小課題 A = 下のデータの行のうち、文字列「major」を含むものをすべて選び出し、書き写してください。大文字と小文字は区別します。

原文抜粋 =
━━━━━━━━━━━━━━━━
2021年度福武教育文化活動助成事業 ホタル観察・川の水調べ(報告:川の水調べ)

急な予定になりましたが、延期になっていた川の水調べをやっと行うことができました。

案内記事

中間報告

寒くなってきたので中に入っての生き物調べはできませんでしたが、稲刈りが終わって川(用水路)の水量が減っていたので川底の観察などはしやすくなっていました。

目的

活動の詳細・目的は案内にもありますが、改めてこちらにも記載します。

ゲンジボタルは水質階級2(ややきれいな川)の指標生物となっています。少し離れた祇園用水上流ではゲンジボタルを見ることができますが、同じ祇園用水でも自宅周辺ではゲンジボタルは住んでいません。川(用水路)の様子や水質、周辺環境を違いを観察して、自宅周辺でもホタルを見ることができる環境なのかどうかを確認します。

また、川のゴミは人間が捨てたものが由来のため、周辺に民家が増えるに従って川の中に残るゴミの量は増えていくと思います。川と周辺環境の違いを見ながら、実際に川の中の様子(ゴミ、水の量、色など)が変化しているかどうかを確認します。

川の様子を確認しながらの道路のゴミ拾いを通して、海まで続く環境の繋がりを感じ取ってもらいたい、と考えています。

実施場所

川の水調べの内容

川の様子の観察

  1. 水の量
  2. ゴミの量
  3. 水の透明度・色
  4. 水面の様子
  5. 水のにおい
  6. 観察できた生き物の種類

なぜ?なぜ?BOX 川の調査隊 No.3「遊べる川のために、わたしたちも水質調査法を考えてみよう!」公益財団法人 河川財団)より引用

水質検査の測定項目

  1. COD(化学的酸素要求量)
━━━━━━━━━━━━━━━━
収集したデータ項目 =
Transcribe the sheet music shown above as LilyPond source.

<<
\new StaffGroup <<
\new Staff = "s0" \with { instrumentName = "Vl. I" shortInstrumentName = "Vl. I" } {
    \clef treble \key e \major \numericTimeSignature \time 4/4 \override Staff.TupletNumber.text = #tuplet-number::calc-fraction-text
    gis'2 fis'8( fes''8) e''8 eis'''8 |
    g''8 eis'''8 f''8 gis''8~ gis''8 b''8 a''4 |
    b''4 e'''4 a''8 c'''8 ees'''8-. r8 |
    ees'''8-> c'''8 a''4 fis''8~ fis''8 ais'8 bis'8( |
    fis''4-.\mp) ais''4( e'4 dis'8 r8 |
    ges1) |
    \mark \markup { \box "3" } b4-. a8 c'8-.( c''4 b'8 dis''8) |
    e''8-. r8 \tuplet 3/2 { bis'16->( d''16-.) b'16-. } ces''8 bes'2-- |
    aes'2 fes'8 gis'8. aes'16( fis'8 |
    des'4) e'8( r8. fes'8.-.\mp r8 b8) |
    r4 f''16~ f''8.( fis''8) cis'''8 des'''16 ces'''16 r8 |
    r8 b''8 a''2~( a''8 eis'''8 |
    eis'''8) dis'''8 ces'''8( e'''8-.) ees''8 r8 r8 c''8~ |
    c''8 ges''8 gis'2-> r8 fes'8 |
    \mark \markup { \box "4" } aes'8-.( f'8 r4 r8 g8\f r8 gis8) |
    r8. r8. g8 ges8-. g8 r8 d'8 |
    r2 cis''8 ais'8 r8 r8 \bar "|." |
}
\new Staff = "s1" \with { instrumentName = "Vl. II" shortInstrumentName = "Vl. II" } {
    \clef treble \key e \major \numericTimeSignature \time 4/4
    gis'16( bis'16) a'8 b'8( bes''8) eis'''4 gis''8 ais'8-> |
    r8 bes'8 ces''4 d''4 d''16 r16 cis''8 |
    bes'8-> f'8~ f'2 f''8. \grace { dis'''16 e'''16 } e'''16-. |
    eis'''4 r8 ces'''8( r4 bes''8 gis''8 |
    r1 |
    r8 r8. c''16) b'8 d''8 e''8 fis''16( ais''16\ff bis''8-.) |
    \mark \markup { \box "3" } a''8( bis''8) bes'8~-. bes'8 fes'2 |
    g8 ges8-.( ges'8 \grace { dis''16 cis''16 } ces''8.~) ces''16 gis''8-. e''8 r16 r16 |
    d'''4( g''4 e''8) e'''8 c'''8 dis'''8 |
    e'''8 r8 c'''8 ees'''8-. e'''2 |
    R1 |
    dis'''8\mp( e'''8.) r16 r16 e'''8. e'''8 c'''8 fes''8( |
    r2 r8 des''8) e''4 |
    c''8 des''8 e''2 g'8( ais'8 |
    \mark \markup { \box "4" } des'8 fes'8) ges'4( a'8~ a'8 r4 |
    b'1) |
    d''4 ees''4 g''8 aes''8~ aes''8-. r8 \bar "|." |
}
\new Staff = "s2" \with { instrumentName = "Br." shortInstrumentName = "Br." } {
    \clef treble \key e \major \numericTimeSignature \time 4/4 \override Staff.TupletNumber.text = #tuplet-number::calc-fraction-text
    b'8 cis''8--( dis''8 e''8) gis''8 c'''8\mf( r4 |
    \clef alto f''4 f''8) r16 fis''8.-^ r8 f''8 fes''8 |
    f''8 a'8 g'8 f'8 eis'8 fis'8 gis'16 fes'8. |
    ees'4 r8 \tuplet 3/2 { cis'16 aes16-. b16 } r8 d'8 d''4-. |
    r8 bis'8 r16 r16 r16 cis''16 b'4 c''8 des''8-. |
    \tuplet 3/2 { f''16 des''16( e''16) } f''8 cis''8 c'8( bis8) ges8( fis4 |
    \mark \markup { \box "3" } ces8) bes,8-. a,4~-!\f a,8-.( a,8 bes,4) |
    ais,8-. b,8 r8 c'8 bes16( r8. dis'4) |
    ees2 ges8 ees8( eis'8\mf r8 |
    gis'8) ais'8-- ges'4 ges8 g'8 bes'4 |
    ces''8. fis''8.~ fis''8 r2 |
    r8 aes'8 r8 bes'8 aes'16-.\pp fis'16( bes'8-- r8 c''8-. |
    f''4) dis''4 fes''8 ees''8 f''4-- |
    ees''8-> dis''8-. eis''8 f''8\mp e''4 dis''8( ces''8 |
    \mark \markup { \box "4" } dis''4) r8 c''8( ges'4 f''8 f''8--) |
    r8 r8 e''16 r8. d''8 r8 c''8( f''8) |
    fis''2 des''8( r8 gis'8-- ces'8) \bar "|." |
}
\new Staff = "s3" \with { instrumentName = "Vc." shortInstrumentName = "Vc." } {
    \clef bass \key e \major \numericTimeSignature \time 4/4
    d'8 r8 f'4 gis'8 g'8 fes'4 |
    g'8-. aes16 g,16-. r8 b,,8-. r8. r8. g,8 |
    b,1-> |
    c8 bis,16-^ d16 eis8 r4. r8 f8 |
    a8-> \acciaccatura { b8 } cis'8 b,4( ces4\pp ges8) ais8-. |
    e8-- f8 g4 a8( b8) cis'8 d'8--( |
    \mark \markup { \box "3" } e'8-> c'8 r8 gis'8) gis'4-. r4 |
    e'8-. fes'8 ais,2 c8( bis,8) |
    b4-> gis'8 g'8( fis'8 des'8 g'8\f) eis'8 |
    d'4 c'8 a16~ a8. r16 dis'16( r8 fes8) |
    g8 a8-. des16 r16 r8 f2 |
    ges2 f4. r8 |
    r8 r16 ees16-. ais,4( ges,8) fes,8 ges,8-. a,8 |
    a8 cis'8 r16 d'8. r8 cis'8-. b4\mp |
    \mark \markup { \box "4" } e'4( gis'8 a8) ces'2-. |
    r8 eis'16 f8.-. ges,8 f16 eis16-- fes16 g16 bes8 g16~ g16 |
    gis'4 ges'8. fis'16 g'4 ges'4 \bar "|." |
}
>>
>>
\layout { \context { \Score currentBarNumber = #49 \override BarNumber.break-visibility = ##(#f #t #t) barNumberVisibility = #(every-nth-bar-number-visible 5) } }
━━━━━━━━━━━━━━━━
小課題 B = 上の川の水調べの報告から、「2021年度福武教育文化活動助成事業 ホタル観察・川の水調べ(報告:川の水調べ)」を含む語句で始まり「どはしやすくなっていました。」で終わる部分を、一字も変えずに書き出してください。

課題の解答 A =
    \clef treble \key e \major \numericTimeSignature \time 4/4 \override Staff.TupletNumber.text = #tuplet-number::calc-fraction-text
    \clef treble \key e \major \numericTimeSignature \time 4/4
    \clef treble \key e \major \numericTimeSignature \time 4/4 \override Staff.TupletNumber.text = #tuplet-number::calc-fraction-text
    \clef bass \key e \major \numericTimeSignature \time 4/4

課題の解答 B =
2021年度福武教育文化活動助成事業 ホタル観察・川の水調べ(報告:川の水調べ)

急な予定になりましたが、延期になっていた川の水調べをやっと行うことができました。

案内記事

中間報告

寒くなってきたので中に入っての生き物調べはできませんでしたが、稲刈りが終わって川(用水路)の水量が減っていたので川底の観察などはしやすくなっていました。